Exit la caméra hallucinogène, le montage aux amphétamines, Jan Kounen (Doberman, Blueberry, 99 francs) signe un film de facture tout ce qu’il y a de plus classique, en s’inspirant de l’idylle qui lia au début du siècle dernier Coco Chanel, alors en pleine ascension, et Igor Stravinsky, qui peinait à nourrir sa femme et ses quatre enfants.Séduite par Le Sacre du printemps, lors de sa scandaleuse première au théâtre des Champs-Elysées en 1913, la créatrice de mode, encore sous le coup du décès de son amant anglais, Boy Capel (épisode sur lequel se terminait Coco avant Chanel, le film d’Anne Fontaine sorti il y a quelques mois), prit le compositeur sous son aile et lui proposa de s’installer avec sa famille dans sa grande maison de Garches.
En choisissant Anna Mouglalis, égérie de la marque Chanel, pour jouer Coco, Jan Kounen a joué la carte du glamour certifié.
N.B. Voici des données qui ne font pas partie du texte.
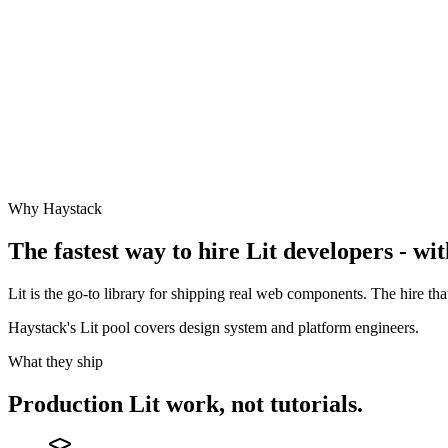
Why Haystack
The fastest way to hire
Lit
developers - wit
Lit is the go-to library for shipping real web components. The hire t
Haystack's Lit pool covers design system and platform engineers.
What they ship
Production
Lit
work, not tutorials.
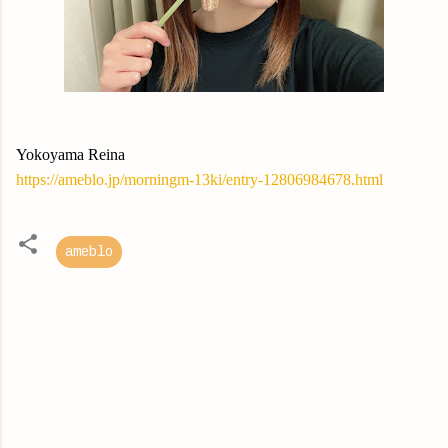
Yokoyama Reina
https://ameblo.jp/morningm-13ki/entry-12806984678.html
ameblo
C
o
m
m
e
n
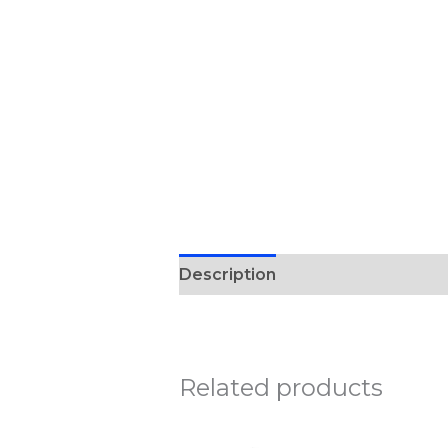
Description
Reviews (0)
Related products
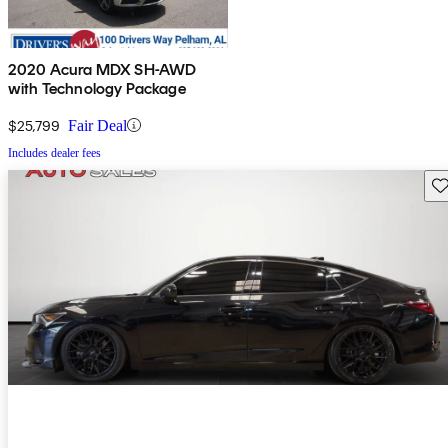
2020 Acura MDX SH-AWD
with Technology Package
$25,799
Fair Deal
Includes dealer fees
Sav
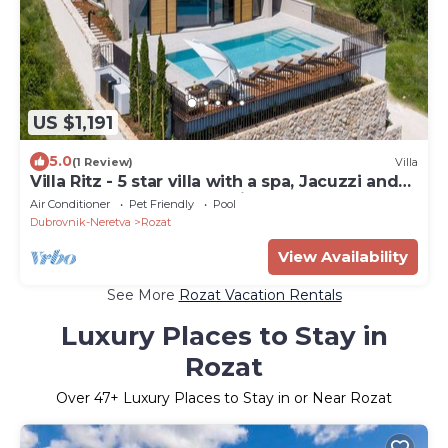
US $1,191
5.0
(1 Review)
Villa
Villa Ritz - 5 star villa with a spa, Jacuzzi and
sauna, pool, gym and e-bikes
Air Conditioner
Pet Friendly
Pool
Dubrovnik-Neretva
Rozat
View Availability
See More
Rozat Vacation Rentals
Luxury Places to Stay in
Rozat
Over
47
+ Luxury Places to Stay in or Near Rozat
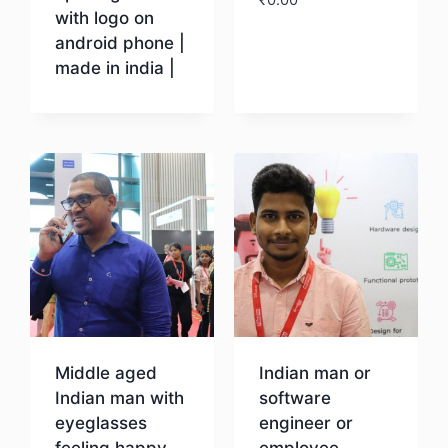
with logo on
android phone |
Download
made in india |
Download
Middle aged
Indian man or
Indian man with
software
eyeglasses
engineer or
feeling happy
employee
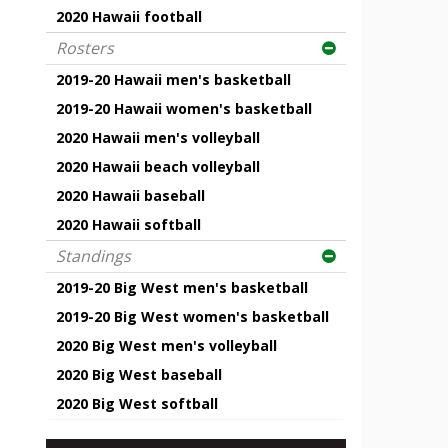
2020 Hawaii football
Rosters
2019-20 Hawaii men's basketball
2019-20 Hawaii women's basketball
2020 Hawaii men's volleyball
2020 Hawaii beach volleyball
2020 Hawaii baseball
2020 Hawaii softball
Standings
2019-20 Big West men's basketball
2019-20 Big West women's basketball
2020 Big West men's volleyball
2020 Big West baseball
2020 Big West softball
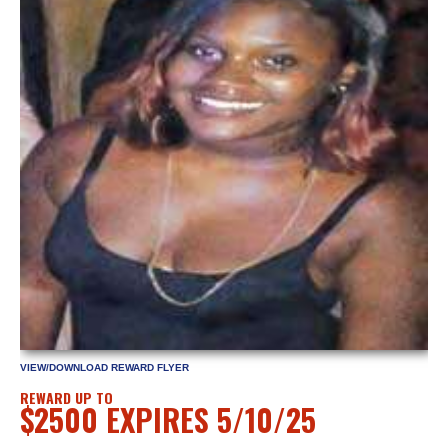
VIEW/DOWNLOAD REWARD FLYER
REWARD UP TO
$2500 EXPIRES 5/10/25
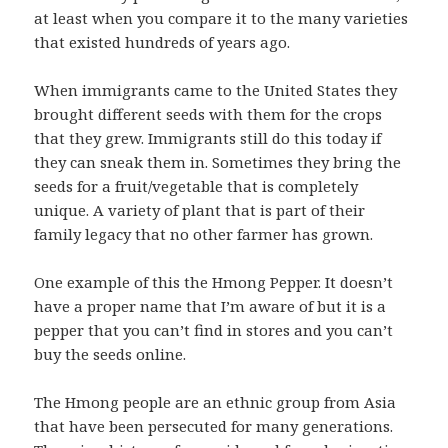
at least when you compare it to the many varieties
that existed hundreds of years ago.
When immigrants came to the United States they
brought different seeds with them for the crops
that they grew. Immigrants still do this today if
they can sneak them in. Sometimes they bring the
seeds for a fruit/vegetable that is completely
unique. A variety of plant that is part of their
family legacy that no other farmer has grown.
One example of this the Hmong Pepper. It doesn’t
have a proper name that I’m aware of but it is a
pepper that you can’t find in stores and you can’t
buy the seeds online.
The Hmong people are an ethnic group from Asia
that have been persecuted for many generations.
Pour autant, le duo qu’elle forme avec Mads Mikkelsen manque de chair, et d’esprit, et l’on peine à s’intéresser véritablement à leur histoire.
Dommage, car la scène de la première du Sacre du printemps, au tout début du film, était prometteuse. En étirant sur la durée cette soirée au cours de laquelle le public bourgeois, excédé par les dissonances de la musique et l’animalité de la chorégraphie de Ninjinsky, a mis à sac le très cossu théâtre des Champs-Elysée, Kounen met talentueusement en scène la subversion à l’œuvre dans toute création artistique. On aurait aimé que cette idée franchisse le seuil de la maison de campagne où se déroule ensuite la majeure partie du film.